Now that OpenSUSE is working well on my laptop, I will be using it for a while. Really, I do not want to keep jumping distributions as much as I have, and I also enjoy using OpenSUSE. It’s a refreshing break from a round of Ubuntu-based distributions that I have been in for the past few months. I haven’t backed out on Ubuntu, as I still believe it’s the best distribution, but testing out another system always provides another look at Linux.
While I like OpenSUSE, I still do not support the Microsoft/Novell patent deal that was announced back on November 02, 2006. The OpenSUSE community has been free of this deal, but unfortunately have suffered the consequences of a damaged reputation from Novell as a result of their collaboration. To be honest, the collaboration that has been happening between Microsoft and Novell are good things, but the patent protection part of the deal is one that is damaging, as it says that Novell has been violating Microsoft patents. Microsoft has made such claims about Linux and patents, but have never specified which ones are violated. It is a strategic move, because if Microsoft revealed the patents, the offending code would either be fixed or the patents declared invalid. The result would be Microsoft having no way to scare users from using Linux. Just look at the last Yahoo! deal, where Microsoft gave Yahoo! a 3 week deadline to accept their offer, or Microsoft would stack the Yahoo! board in their (Microsoft’s) favor. That never happened, and Microsoft made several more attempts to please Yahoo!, only to back out of the deal after Yahoo! raised the bid price — a perfect example of empty threats in action.
On the topic of Microsoft, the Windows version of the new ASUS Eee PC will cost less than the Linux version. It is always interesting to watch the prices of Linux and Windows computers. In the past, Microsoft has been known to threaten PC makers into releasing computers with Windows for cheaper than the competition, even if they are installed on the same make/model computer. One of the most recent examples was the higher price of the Dell computers, where the Ubuntu Dell cost more than the same model with Windows preinstalled. This goes against common logic, as Ubuntu is free, and Windows (or at least a box version) costs $129. The Eee PC comes with Xandros (another company that signed a patent protection deal with Microsoft), and the system had been tailored for the Eee PC. Xandros is not free to download, but rather available for purchase, and is still far cheaper than the Windows XP being installed on the new Eee PCs.

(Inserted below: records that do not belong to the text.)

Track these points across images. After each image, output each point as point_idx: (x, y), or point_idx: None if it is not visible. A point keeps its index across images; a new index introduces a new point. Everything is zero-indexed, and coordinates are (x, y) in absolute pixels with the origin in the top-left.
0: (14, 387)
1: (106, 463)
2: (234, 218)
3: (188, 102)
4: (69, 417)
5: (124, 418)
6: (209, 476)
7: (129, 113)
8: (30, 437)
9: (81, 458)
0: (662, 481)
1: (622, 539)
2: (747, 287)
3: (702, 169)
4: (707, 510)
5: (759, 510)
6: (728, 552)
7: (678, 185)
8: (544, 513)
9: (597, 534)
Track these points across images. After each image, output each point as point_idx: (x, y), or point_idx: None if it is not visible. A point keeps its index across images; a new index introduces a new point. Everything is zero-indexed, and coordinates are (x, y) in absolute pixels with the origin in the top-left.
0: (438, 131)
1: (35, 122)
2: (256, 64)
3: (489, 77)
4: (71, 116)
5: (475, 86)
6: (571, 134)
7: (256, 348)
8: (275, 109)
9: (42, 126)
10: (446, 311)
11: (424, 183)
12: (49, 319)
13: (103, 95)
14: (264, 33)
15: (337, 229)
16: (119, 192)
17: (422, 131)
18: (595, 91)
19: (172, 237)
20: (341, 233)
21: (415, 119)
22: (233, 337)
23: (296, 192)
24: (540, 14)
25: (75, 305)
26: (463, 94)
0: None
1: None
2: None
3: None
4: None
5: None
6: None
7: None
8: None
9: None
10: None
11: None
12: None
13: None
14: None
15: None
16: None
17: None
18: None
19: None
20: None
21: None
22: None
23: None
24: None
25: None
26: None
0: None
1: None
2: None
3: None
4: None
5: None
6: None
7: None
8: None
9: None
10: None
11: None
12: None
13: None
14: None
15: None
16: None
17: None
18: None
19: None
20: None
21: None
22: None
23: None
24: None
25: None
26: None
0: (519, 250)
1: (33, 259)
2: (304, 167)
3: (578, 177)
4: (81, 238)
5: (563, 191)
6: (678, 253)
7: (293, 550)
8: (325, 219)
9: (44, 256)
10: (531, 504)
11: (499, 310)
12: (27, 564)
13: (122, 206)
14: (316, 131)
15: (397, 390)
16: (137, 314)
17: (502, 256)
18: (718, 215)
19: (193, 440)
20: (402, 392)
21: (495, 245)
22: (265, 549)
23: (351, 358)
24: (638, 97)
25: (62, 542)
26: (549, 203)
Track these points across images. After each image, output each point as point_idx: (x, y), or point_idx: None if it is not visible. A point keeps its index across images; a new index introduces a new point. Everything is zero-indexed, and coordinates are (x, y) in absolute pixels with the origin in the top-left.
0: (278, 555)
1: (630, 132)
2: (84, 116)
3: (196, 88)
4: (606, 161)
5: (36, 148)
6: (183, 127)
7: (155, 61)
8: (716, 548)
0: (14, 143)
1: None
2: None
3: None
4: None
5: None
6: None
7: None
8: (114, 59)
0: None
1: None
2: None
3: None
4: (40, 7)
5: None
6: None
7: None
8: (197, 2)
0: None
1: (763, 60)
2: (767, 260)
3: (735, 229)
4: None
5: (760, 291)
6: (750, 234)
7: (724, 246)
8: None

The question does arise — Did ASUS get threats (or an amazing deal) of some sort to sell the Eee PC with Windows for cheaper than the one with Linux preinstalled?
My guess would be… yes. I am sure something happened, but whether or not it was good for Xandros is impossible to tell. Also, it could be possible that ASUS is looking to impress Microsoft, especially since they predicted that they would sell more Windows Eee PCs than Linux ones? Of course, I doubt that many of the higher end Eee PCs will sell over the lower spec all Linux versions available for $400. Who would want to pay $500+ for an underpowered device, especially since at $500 you can get a modestly priced laptop or desktop?